8. For the GMCSF system, do the authors see a relationship between the plDDT scores and the extent of RMSD?
R: Yes. We are conducting further measurements for a potential follow-up study, but predictions that significantly deviate from the ground state reference have significantly lower average pLDDTs than those that mostly replicate the ground state. The amplitude of this change is reduced for some mutations, which we hypothesize is due to the alternative-conformation-stabilizing effect of these mutations.
9. Prior work that uses AF2 to sample conformational ensembles has seen that AF2 is able to predict more diverse conformations when the protein is not part of AF2’s training dataset. Was GMSCF part of the training dataset? If yes, how would the author’s approach vary for a protein that is not part of the training dataset?
R: Yes. GMCSF is a part of the training dataset as the crystal structures that were solved for it were deposited before 2018 (1CSG, 2GMF, 5C7X, among others). We are measuring/honing our approach in proteins that were not part of the training dataset and will publish the results in a public repository once this analysis is finished.
10. Some of the figures are not informative/important enough to be main figures. For example, Figure 2 is mainly the AF2 pipeline, Figure 5 is just a pictorial representation of Supplementary Table S1. Also, Figures 6 and 7 could be combined into a single figure.
R: We agree with this assessment and will remove redundancies in a future version of this manuscript.
11. The CSP data for H15N is not shown in Figure 9B whereas its RMSD is shown in Figure 9C
R: There is no CSP data for H15N at the time of publication of the pre-print or of this review response, because of challenges with expressing this mutant. We made the decision to include the prediction data for the sake of transparency and completeness. Accordingly, we don’t make any assessments regarding the precision of the H15N predictions and don’t count them when calculating accuracy rates. We will upload an amended version of Figure 9 when GMSCF H15N data is collected.
Figure 9B compares the RMSD of each mutant ensemble to the wild-type, ground state structure.

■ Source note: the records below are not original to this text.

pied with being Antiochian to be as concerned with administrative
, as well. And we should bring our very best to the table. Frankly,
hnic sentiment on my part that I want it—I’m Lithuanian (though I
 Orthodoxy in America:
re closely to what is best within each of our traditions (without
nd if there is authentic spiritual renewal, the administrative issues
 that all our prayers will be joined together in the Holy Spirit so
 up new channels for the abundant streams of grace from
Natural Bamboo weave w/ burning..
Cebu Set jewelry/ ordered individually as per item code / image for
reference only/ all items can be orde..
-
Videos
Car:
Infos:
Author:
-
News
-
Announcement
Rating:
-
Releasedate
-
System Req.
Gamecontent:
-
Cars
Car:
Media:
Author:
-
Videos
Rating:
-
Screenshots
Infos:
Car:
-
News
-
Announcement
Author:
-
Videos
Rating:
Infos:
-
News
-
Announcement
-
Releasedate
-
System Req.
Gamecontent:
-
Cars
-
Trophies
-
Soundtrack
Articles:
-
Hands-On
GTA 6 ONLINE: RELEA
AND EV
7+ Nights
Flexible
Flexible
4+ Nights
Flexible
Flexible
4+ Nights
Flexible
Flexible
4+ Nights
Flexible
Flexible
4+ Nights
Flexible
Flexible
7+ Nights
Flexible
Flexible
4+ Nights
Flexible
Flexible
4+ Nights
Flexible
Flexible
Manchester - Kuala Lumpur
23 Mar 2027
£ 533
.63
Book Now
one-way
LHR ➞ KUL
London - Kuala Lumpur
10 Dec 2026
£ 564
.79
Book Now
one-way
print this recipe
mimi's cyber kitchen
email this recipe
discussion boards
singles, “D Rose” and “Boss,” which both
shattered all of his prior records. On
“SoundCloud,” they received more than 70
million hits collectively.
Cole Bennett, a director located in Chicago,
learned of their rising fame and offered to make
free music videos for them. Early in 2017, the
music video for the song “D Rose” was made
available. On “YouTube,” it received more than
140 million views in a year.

12. The cut-off values used for jackhmmer not mentioned.
R: We used the default jackhmmr Significance E-values as cut-off values (0.01 for Sequence, 0.03 for hit).
13. Residues are being addressed as codons in some places in the text
R: We will fix these inconsistencies in a future version of this manuscript.

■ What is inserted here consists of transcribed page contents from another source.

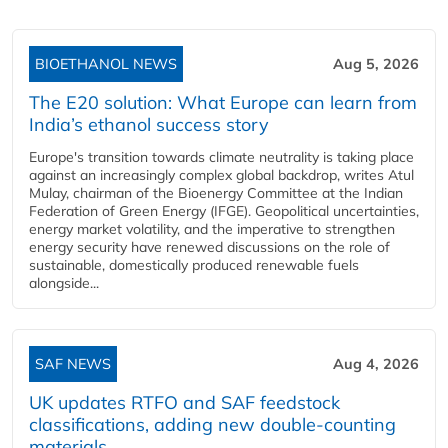
BIOETHANOL NEWS
Aug 5, 2026
The E20 solution: What Europe can learn from
India’s ethanol success story
Europe's transition towards climate neutrality is taking place
against an increasingly complex global backdrop, writes Atul
Mulay, chairman of the Bioenergy Committee at the Indian
Federation of Green Energy (IFGE). Geopolitical uncertainties,
energy market volatility, and the imperative to strengthen
energy security have renewed discussions on the role of
sustainable, domestically produced renewable fuels
alongside...
SAF NEWS
Aug 4, 2026
UK updates RTFO and SAF feedstock
classifications, adding new double‑counting
materials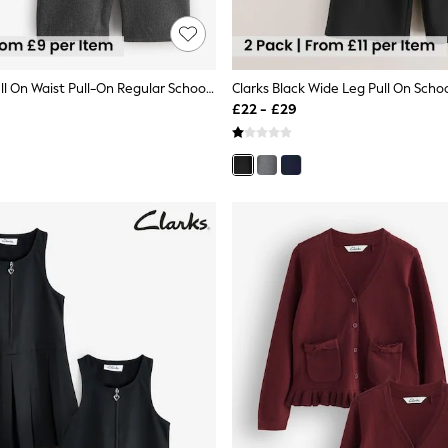
Clarks Grey Pull On Waist Pull-On Regular School Shorts 3 Pack
£22 - £29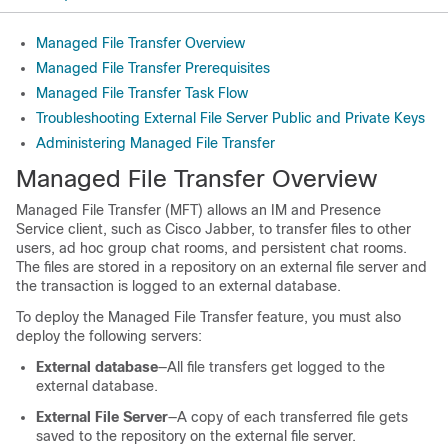
Managed File Transfer Overview
Managed File Transfer Prerequisites
Managed File Transfer Task Flow
Troubleshooting External File Server Public and Private Keys
Administering Managed File Transfer
Managed File Transfer Overview
Managed File Transfer (MFT) allows an IM and Presence
Service client, such as Cisco Jabber, to transfer files to other
users, ad hoc group chat rooms, and persistent chat rooms.
The files are stored in a repository on an external file server and
the transaction is logged to an external database.
To deploy the Managed File Transfer feature, you must also
deploy the following servers:
External database
—All file transfers get logged to the
external database.
External File Server
—A copy of each transferred file gets
saved to the repository on the external file server.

14. The authors may also want to include a few sentences contrasting their approach with this recently posted work: https://www.biorxiv.org/con... in the introduction or discussion.
R: Agreed, especially given the similarity of the systems tested. We will discuss this study and how our works relate to it in a future version of this manuscript.
1. Xie, T., Saleh, T., Rossi, P. & Kalodimos, C. G. Conformational states dynamically populated by a kinase determine its function. Science 370 (Oct. 2020).
2. Hoemberger, M., Pitsawong, W. & Kern, D. Cumulative mechanism of several major imatinib-resistant mutations in Abl kinase. Proceedings of the National Academy of Sciences 117, 19221–19227 (July 2020).
3. Shan, Y. et al. A conserved protonation-dependent switch controls drug binding in the Abl kinase. Proceedings of the National Academy of Sciences 106 139–144 (2009).
4. Lakkaniga, N. R., Balasubramaniam, M., Zhang, S., Frett, B. & Li, H. Structural Characterization of the Aurora Kinase B “DFG-flip” Using Metadynamics. The AAPS Journal 22 (2019).